Jenna's Reviews > The Joy Luck Club
The Joy Luck Club
It's not fashionable to profess a liking for The Joy Luck Club. In both academic and literary circles, Tan has been maligned for her seeming misandry and racial self-loathing, raked across the coals for her largely negative portrayal of Asian/Asian-American men and for marrying off all her Asian-American female characters to white men. She's been dismissed for writing "chick lit," lightweight family melodrama laced with orientalist cliches. She's even been accused of being politically reactionary. As Asian-American literature scholar Erin Ninh states in her academic text Ingratitude, The Joy Luck Club conveniently ignores "America's systemic racial and economic discrimination... [It] must be understood as part and parcel of [an] assimilationist obfuscation of power." And yet. I have a soft spot for this book. Because, damn it, Amy Tan was a pioneer, a groundbreaker. When I first read this novel at age 14 or so, it really spoke to me. It thrilled me that someone was finally writing down the difficult truths of Asian-American mother-daughter relationships, exposing the hidden realities of my private life to the public eye. A risky thing to do, as Amy Chua learned to her chagrin decades later.

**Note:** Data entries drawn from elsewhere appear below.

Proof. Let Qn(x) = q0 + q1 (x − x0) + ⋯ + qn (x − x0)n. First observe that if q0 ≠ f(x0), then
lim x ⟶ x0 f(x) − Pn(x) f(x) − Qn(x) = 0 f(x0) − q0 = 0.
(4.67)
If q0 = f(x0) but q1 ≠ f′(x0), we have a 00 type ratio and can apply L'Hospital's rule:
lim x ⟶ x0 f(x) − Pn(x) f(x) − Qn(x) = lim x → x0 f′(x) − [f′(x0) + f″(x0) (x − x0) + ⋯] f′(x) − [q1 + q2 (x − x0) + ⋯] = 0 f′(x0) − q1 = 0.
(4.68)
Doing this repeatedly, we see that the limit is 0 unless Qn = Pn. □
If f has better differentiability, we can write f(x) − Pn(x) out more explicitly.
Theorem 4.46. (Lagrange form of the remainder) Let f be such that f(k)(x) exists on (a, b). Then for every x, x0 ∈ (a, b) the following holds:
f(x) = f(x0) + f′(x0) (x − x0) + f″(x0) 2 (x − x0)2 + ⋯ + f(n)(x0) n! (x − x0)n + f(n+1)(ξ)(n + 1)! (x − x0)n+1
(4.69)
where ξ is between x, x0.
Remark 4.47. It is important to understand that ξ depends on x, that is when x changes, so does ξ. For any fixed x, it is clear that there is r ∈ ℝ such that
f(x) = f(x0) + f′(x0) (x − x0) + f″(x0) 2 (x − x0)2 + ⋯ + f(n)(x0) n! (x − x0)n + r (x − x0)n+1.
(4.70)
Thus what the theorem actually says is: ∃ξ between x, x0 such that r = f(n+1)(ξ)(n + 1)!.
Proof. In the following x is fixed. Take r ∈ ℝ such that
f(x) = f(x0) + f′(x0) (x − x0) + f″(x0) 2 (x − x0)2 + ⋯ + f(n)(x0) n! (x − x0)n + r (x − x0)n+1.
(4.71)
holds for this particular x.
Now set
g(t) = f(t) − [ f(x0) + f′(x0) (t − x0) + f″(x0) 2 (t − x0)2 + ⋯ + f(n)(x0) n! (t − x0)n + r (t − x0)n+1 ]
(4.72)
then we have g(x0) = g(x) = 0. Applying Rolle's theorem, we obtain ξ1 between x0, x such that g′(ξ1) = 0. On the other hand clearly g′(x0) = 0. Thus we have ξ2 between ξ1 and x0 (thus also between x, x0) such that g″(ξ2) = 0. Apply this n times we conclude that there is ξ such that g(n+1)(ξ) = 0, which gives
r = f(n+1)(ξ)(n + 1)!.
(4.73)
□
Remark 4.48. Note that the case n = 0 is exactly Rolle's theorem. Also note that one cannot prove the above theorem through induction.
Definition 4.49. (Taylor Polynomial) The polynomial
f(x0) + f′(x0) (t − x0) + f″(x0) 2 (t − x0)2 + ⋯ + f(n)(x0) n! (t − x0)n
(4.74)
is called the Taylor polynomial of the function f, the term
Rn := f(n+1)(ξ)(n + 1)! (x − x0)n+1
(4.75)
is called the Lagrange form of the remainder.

Waverly Jong's tragic story of chess-playing and mother-daughter psychological warfare: how could anyone not find it unforgettable? The scene where Lindo Jong poisons her daughter's mind against the mink coat she previously loved: doesn't it perfectly sum up the complicated love/hate dynamic between two devious and damaged women, intelligent and yet conditioned by society to waste their intelligence scheming against each other?